Pemakaian RUU Ormas memberi kesan untuk medelegitimasi dan mengendalikan kelompok masyarakat sipil pribumi di Papua. Khususnya, sebelum demonstrasi atau acara peringatan terus menempatkan keterbatasan yang tidak dapat diterima terhadap kebebasan berkumpul dan berekspresi di Papua.
Awal bulan ini ada indikasi dimana pihak otoritas Indonesia berupaya menumpas anggota KNPB melalui penangkapan dan penggerebekan untuk menghalangi pelaksanaan peringatan 1 Juli, yaitu tanggal yang dianggap sebagai hari nasional bagi orang Papua. Selain itu, ada juga penangkapan benuansa politik yang terkait dengan Pemilihan Presiden (Pilpres) RI di Merauke. Polisi menangkap satu orang dan mengepung Sekretariat KNPB. Penangkapan dilakukan dengan tuduhan para aktifis sedang merencanakan kegiatan sosialisasi untuk memboikot PilPres pada 9 Juli 2014. Orang Papua di Balik Jeruji sudah mendokumentasikan penangkapan serupa di Bokondini pada tahun 2004 dan di Nabire pada tahun 2009. Ini sudah menjadi pola biasa pada masa pemilu di Papua, di mana aktifis pro-merdeka menuntut boikot, lalu ditangkap.

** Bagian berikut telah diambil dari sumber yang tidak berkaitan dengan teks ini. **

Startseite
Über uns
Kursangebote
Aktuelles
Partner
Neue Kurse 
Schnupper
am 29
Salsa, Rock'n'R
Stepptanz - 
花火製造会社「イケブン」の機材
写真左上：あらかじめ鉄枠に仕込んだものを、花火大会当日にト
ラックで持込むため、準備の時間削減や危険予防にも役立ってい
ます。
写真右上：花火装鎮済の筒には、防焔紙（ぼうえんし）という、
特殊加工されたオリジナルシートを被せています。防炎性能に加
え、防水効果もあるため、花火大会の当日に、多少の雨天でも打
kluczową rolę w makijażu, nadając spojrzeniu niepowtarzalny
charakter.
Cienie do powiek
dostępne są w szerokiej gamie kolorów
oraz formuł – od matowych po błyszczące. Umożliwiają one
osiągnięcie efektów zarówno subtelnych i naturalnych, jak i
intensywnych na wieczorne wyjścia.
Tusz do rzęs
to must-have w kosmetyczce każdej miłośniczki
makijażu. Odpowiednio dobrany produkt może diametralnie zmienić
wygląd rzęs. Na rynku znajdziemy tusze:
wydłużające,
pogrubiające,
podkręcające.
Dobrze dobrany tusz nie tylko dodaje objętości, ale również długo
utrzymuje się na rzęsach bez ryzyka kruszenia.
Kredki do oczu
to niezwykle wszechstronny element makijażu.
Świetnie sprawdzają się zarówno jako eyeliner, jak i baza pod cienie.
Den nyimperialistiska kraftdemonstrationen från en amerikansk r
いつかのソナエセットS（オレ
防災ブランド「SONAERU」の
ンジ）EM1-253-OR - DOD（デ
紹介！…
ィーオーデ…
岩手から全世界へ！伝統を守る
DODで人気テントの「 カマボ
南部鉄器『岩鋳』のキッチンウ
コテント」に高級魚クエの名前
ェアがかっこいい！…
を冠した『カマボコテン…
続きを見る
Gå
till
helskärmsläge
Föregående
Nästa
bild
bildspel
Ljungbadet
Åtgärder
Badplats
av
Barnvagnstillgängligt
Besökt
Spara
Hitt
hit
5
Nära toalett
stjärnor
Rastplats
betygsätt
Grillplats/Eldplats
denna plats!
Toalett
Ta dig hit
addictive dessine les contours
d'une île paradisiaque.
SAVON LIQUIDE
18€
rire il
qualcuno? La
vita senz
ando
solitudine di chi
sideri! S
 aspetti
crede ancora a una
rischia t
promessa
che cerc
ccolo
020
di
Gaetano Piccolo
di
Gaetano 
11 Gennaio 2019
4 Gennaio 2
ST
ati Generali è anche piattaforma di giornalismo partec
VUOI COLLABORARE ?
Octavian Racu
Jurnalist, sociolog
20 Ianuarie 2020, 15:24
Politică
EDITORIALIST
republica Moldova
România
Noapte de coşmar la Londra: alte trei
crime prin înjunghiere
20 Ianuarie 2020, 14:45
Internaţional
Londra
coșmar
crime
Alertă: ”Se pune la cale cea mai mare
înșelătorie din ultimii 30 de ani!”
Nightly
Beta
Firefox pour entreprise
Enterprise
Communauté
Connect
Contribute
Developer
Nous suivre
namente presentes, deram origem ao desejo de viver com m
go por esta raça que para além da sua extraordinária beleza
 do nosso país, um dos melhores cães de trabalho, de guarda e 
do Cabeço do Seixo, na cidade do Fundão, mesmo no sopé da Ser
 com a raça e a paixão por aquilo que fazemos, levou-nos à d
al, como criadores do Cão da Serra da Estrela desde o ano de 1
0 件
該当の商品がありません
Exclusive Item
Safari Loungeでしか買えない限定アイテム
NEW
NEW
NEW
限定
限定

Sementara itu, Iskandar Bwefar, seorang orang Papua berkewargaraan Belanda, ditangkap di Den Haag, karena mengibarkan bendera Bintang Kejora secara damai dalam pawai perayaan Hari Veteran Belanda. LSM Belanda melaporkan bahwa bendera Bintang Kejora dilarang dibawa dalam pawai oleh pihak otoritas Belanda, sesudah tekanan dari Kedutaan Besar Indonesia di Belanda. Penangkapan ini mirip dengan penangkapan tiga warga PNG pada bulan Desember 2013 ketika bendera Bintang Kejora dikibarkan dalam sebuah kegiatan di Port Moresby. Kesediaan pemerintah asing untuk melegitimasi kriminalisasi lambang Bintang Kejora, sangat menghawatirkan. Ini merupakan pelanggaran hukum internasional, berdasarkan laporan dan opini dari UN Working Group on Arbitrary Detention (Kelompok Kerja PBB tentang penahanan sewenang-wenang). Pada tingkat luas, perkembangan ini mengindikasikan bahwa Indonesia semakin proaktif dalam upaya membatalkan dukungan untuk kemerdekaan Papua di luar negeri.
Penangkapan
DUAPULUH ANGGOTA KNPB DITANGKAP DALAM SERANGAN POLISI BOVEN DIGOEL\
Menurut aktivis setempat, pada 28 Juni 2014, sebanyak 20 aktifis dari Komite Nasional Papua Barat (KNPB) ditangkap di Sekretariat mereka di Boven Digoel. Sekitar 50 polisi daerah Boven Digoel melakukan pencarian di Sekretariat KNPB dan menghancurkan barang-barang seperti poster pro-merdeka dan bendera KNPB. Polisi juga menyita beberapa barang milik anggota KNPB serta lima telepon genggam, kamera digital, bendera-bendera KNPB, spanduk dan uang. Belakangan, ke-20 tahanan itu dibebaskan namun, semua item yang disita, tidak dikembalikan.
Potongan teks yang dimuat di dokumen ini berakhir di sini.